== Texto del ejercicio ==

= = = =

Domingo 2 de junio de 2013

Entrevista a Eugene Gogol a propósito de ‘El poder de la negatividad’, de Raya Dunayevskaya

TARINGA.NET Eduardo Sartelli
Director del Centro de Estudios e Investigación en Ciencias Sociales – CEICS

Con ocasión de su presencia en las jornadas sobre Lukács organizadas por la revista Herramienta y de la edición en nuestro país del último libro de Raya Dunayevskaya, entrevistamos a Eugene Gogol, estrecho colaborador de la filósofa norteamericana. * Dunayevskaya fue la principal impulsora del “humanismo” marxista, un momento clave del desarrollo de la tradición hegeliana en el marxismo. Acompañamos la entrevista con un importante texto sobre el problema de Hegel y el marxismo, del libro que acaba de salir editado por Biblos.†

ES: En Argentina se conoce poco a Raya Dunayevskaya, incluso dentro del marxismo, aunque algunos marxistas argentinos ha tenido contacto con ella, como Silvio Frondizi. Por eso me interesaba que nos expusieras, para un público más amplio, quien era Dunayevskaya y la naturaleza de su intervención teórica y política.
EG: Este año estamos en el centenario de su nacimiento y su pensamiento no es muy conocido aquí. Es un poco la razón por la que estoy en Argentina y en otros países para presentar su trabajo. Su pensamiento es más conocido en México donde se publicaron sus libros más importantes. Dunayevskaya, fue secretaria en el exilio de León Trotsky, en 1937 y 1938 en México. Después se fue a los Estados Unidos. Cuando se produce el pacto entre Hitler y Stalin, naturalmente Trotsky estuvo en contra. Pero para Trotsky no fue suficiente para cambiar su concepción de la URSS como Estado obrero deformado. Dunayevskaya no estuvo de acuerdo con esto. Por ello comenzó, desde la década de 1940, un análisis económico de la URSS en tiempo de Stalin. Sus conclusiones, reflejadas en su primer libro, siguieron las categorías de Marx en El capital: Rusia fue un capitalismo de Estado. Estuvo 10 años en el movimiento trotskista hasta que fundó, en 1955, un grupo marxista leninista llamado News & Letters, que dirigió hasta su muerte, en 1987. Si Rusia no fue un Estado socialista, un Estado obrero, ¿qué es un Estado obrero? A partir de esa pregunta, Dunayevskaya decidió, junto con C. R. L. James‡, volver a las fuentes, volver a Marx. En ese momento se encontró con los manuscritos económico-filosóficos del joven Marx. Ella encontró ese trabajo en ruso y tradujo algunos fragmentos. A partir de allí salen dos ensayos: Propiedad privada y comunismo y La dialéctica hegeliana. El marxismo humanista surgió como necesidad de romper con el trotskismo, en particular contra la concepción del partido de vanguardia. Nosotros, en News & Letters, estamos muy descentralizados. No somos un partido jerárquico vanguardista.

= = = =

== Registros ==
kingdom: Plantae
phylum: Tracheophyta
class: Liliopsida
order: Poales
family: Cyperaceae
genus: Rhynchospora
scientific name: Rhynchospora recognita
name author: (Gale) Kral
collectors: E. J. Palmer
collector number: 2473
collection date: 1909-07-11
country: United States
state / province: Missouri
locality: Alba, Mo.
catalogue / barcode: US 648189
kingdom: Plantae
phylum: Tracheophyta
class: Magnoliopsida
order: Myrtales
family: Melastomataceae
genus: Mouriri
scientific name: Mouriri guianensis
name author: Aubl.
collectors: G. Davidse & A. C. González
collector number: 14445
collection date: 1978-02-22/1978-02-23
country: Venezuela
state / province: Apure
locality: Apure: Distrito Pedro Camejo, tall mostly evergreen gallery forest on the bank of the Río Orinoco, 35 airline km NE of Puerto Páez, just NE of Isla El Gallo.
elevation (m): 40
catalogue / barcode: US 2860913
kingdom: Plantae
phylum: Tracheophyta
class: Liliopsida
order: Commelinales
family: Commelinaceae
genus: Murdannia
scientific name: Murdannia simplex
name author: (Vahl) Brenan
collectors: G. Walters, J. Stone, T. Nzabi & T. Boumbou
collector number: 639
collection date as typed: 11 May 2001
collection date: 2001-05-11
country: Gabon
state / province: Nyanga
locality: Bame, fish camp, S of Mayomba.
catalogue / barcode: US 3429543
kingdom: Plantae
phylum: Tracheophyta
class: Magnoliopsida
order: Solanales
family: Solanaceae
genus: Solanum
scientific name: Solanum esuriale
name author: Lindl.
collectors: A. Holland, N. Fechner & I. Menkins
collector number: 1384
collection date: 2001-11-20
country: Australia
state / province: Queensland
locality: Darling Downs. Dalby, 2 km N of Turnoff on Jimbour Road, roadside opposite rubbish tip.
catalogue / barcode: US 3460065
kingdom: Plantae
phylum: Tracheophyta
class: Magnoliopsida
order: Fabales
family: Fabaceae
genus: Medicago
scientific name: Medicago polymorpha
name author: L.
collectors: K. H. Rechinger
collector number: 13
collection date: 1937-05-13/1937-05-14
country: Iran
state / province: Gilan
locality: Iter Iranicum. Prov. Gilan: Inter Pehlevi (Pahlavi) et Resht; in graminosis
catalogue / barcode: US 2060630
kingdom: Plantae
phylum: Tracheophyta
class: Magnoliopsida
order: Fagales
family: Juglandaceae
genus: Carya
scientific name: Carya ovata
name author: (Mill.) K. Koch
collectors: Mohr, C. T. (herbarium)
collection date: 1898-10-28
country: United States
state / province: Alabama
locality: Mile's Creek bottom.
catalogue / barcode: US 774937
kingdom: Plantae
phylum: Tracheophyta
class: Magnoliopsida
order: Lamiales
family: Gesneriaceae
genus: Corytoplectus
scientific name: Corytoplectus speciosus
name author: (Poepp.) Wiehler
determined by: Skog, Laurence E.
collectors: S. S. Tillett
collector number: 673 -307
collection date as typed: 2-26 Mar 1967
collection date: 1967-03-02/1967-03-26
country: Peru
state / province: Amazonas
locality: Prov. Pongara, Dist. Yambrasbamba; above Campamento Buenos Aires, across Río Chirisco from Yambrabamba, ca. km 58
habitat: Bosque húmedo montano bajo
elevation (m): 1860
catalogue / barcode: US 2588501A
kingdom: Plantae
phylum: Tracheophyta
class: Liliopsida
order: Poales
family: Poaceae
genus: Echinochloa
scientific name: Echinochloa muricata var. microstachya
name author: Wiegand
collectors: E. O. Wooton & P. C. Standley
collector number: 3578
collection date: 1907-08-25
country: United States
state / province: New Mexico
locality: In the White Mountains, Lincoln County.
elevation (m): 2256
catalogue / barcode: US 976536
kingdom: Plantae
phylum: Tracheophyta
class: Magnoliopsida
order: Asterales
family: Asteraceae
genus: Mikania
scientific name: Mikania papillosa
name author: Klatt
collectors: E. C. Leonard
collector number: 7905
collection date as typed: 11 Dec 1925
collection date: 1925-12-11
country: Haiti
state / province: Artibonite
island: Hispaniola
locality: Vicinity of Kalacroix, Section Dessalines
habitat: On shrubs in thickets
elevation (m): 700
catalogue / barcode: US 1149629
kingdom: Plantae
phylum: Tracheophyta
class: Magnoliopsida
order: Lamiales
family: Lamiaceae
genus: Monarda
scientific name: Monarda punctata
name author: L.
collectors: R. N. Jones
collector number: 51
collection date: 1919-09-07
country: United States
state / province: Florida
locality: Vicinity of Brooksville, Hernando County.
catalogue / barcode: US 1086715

= = = =

== Consigna ==
Enumere todos los años que Eugene Gogol menciona en su respuesta dentro de la entrevista sobre Raya Dunayevskaya.

== Solución ==
1937, 1938, 1940 (en "la década de 1940"), 1955 y 1987.